>>>>

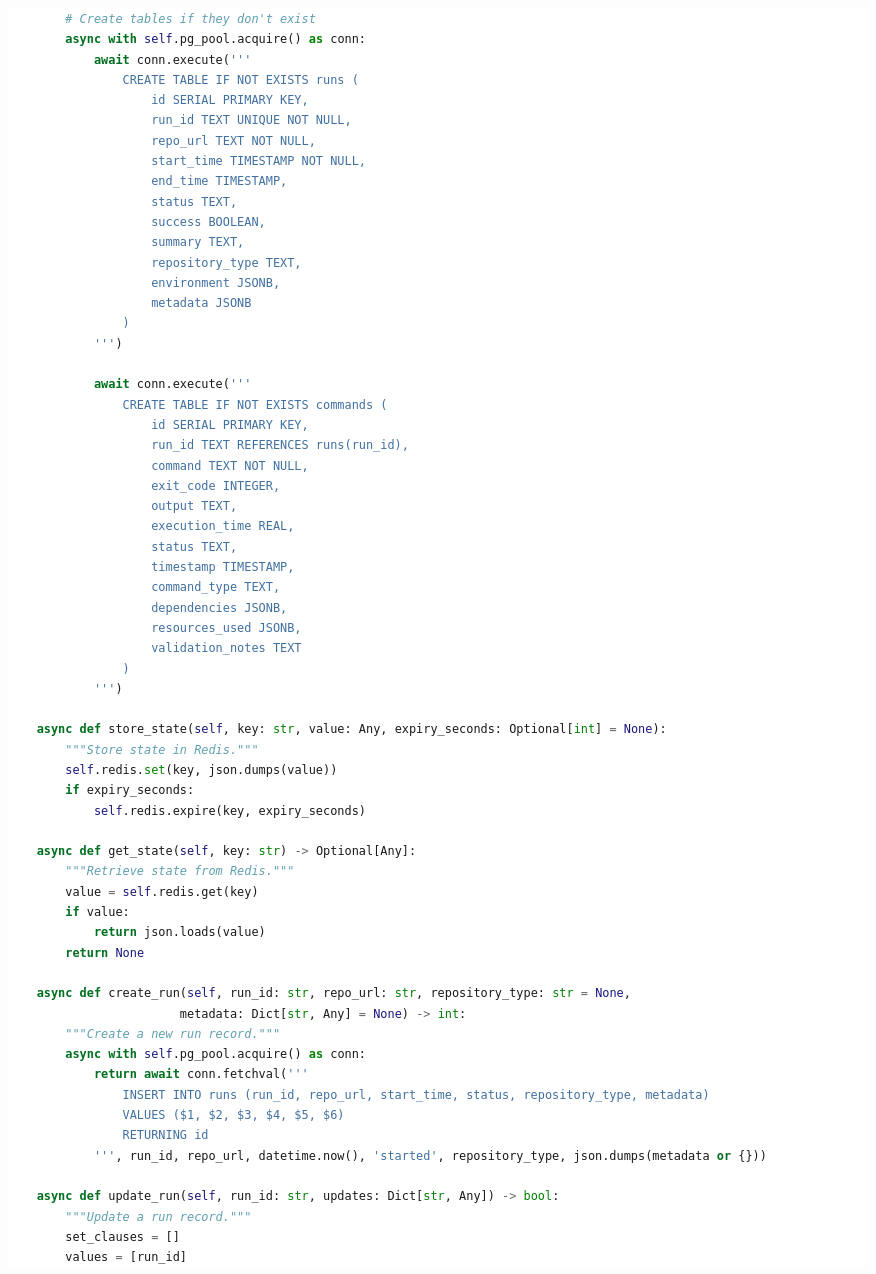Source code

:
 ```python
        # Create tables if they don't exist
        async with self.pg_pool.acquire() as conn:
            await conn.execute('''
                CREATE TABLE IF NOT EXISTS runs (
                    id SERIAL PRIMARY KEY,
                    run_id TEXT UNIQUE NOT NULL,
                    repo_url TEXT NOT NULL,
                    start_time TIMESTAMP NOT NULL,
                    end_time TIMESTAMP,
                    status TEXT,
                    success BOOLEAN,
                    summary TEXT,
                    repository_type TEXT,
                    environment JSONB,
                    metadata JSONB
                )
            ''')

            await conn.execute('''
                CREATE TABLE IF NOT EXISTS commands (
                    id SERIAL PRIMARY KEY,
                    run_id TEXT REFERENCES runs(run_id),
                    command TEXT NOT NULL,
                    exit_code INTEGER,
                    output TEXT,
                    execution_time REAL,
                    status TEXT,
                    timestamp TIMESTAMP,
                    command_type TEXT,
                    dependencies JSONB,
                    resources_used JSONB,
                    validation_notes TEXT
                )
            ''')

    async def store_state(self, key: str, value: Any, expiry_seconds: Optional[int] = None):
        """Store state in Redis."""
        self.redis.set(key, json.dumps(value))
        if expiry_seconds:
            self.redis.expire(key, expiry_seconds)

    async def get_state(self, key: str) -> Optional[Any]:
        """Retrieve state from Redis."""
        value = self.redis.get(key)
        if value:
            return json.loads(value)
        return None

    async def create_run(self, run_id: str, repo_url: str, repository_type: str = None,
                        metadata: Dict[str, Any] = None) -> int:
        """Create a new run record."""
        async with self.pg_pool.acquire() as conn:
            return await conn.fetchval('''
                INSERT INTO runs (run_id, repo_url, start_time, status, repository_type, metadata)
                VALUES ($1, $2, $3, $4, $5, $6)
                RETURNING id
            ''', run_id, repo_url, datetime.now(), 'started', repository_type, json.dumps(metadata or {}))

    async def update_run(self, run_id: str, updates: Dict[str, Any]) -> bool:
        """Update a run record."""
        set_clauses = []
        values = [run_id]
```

<<<<

_Activity_
Copy the data precisely. Skip every picture.

_Response box_
Source code

:
 ```python
        # Create tables if they don't exist
        async with self.pg_pool.acquire() as conn:
            await conn.execute('''
                CREATE TABLE IF NOT EXISTS runs (
                    id SERIAL PRIMARY KEY,
                    run_id TEXT UNIQUE NOT NULL,
                    repo_url TEXT NOT NULL,
                    start_time TIMESTAMP NOT NULL,
                    end_time TIMESTAMP,
                    status TEXT,
                    success BOOLEAN,
                    summary TEXT,
                    repository_type TEXT,
                    environment JSONB,
                    metadata JSONB
                )
            ''')

            await conn.execute('''
                CREATE TABLE IF NOT EXISTS commands (
                    id SERIAL PRIMARY KEY,
                    run_id TEXT REFERENCES runs(run_id),
                    command TEXT NOT NULL,
                    exit_code INTEGER,
                    output TEXT,
                    execution_time REAL,
                    status TEXT,
                    timestamp TIMESTAMP,
                    command_type TEXT,
                    dependencies JSONB,
                    resources_used JSONB,
                    validation_notes TEXT
                )
            ''')

    async def store_state(self, key: str, value: Any, expiry_seconds: Optional[int] = None):
        """Store state in Redis."""
        self.redis.set(key, json.dumps(value))
        if expiry_seconds:
            self.redis.expire(key, expiry_seconds)

    async def get_state(self, key: str) -> Optional[Any]:
        """Retrieve state from Redis."""
        value = self.redis.get(key)
        if value:
            return json.loads(value)
        return None

    async def create_run(self, run_id: str, repo_url: str, repository_type: str = None,
                        metadata: Dict[str, Any] = None) -> int:
        """Create a new run record."""
        async with self.pg_pool.acquire() as conn:
            return await conn.fetchval('''
                INSERT INTO runs (run_id, repo_url, start_time, status, repository_type, metadata)
                VALUES ($1, $2, $3, $4, $5, $6)
                RETURNING id
            ''', run_id, repo_url, datetime.now(), 'started', repository_type, json.dumps(metadata or {}))

    async def update_run(self, run_id: str, updates: Dict[str, Any]) -> bool:
        """Update a run record."""
        set_clauses = []
        values = [run_id]
```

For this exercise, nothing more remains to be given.